27 926 Huurbeleid

Nr. 230 BRIEF VAN DE MINISTER VAN FINANCIËN

Aan de Voorzitter van de Tweede Kamer der Staten-Generaal

Den Haag, 20 augustus 2014

Hierbij zend ik u, mede namens de Minister voor Wonen en Rijksdienst, een brief over de besluitvorming over de huurtoeslag in relatie tot het koopkrachtbeeld, zoals ik tijdens het debat over de Voorjaarsnota heb toegezegd ((Handelingen II 2013/14, nr. 101, debat over de Voorjaarsnota 2014).

Jaarlijks wordt in het voorjaar duidelijk of en in hoeverre de realisatie afwijkt van het begrote budget voor de huurtoeslag over het afgelopen jaar. Daarnaast worden in maart de ramingen van de huurtoeslag voor de komende jaren aangepast aan de meest recente economische verwachtingen, op basis van gegevens uit het Centraal Economisch Plan van het CPB. Het totaal van realisatie en ramingen bepaalt het budgettaire beeld van de huurtoeslag. Deze planning maakt het mogelijk om, indien nodig, over de huurtoeslag een besluit te nemen tijdens het hoofdbesluitvormingsmoment.
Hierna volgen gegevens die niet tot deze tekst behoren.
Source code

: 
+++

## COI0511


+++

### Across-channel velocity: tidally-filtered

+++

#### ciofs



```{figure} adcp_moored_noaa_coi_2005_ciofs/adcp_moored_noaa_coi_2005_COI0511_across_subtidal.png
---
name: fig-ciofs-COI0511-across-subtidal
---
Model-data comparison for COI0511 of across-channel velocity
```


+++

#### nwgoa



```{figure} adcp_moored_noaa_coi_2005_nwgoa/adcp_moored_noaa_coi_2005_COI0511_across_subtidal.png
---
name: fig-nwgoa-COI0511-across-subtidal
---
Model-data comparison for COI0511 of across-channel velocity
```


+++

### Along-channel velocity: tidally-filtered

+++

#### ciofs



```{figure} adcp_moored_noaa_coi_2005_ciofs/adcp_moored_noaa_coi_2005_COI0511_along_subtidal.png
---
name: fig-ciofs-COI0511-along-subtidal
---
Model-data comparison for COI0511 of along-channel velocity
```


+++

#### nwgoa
In de begrotingsregels is afgesproken dat overschrijdingen specifiek dienen te worden gecompenseerd op de desbetreffende begroting. Aangezien het instrument huurtoeslag circa 90% van de begroting van Wonen en Rijksdienst beslaat, is de mogelijkheid om elders binnen de begroting middelen te vinden beperkt. Dit impliceert dat in de meeste gevallen het onvermijdelijk is dat een tegenvaller op de huurtoeslag moet worden gecompenseerd door een ombuiging op diezelfde huurtoeslag.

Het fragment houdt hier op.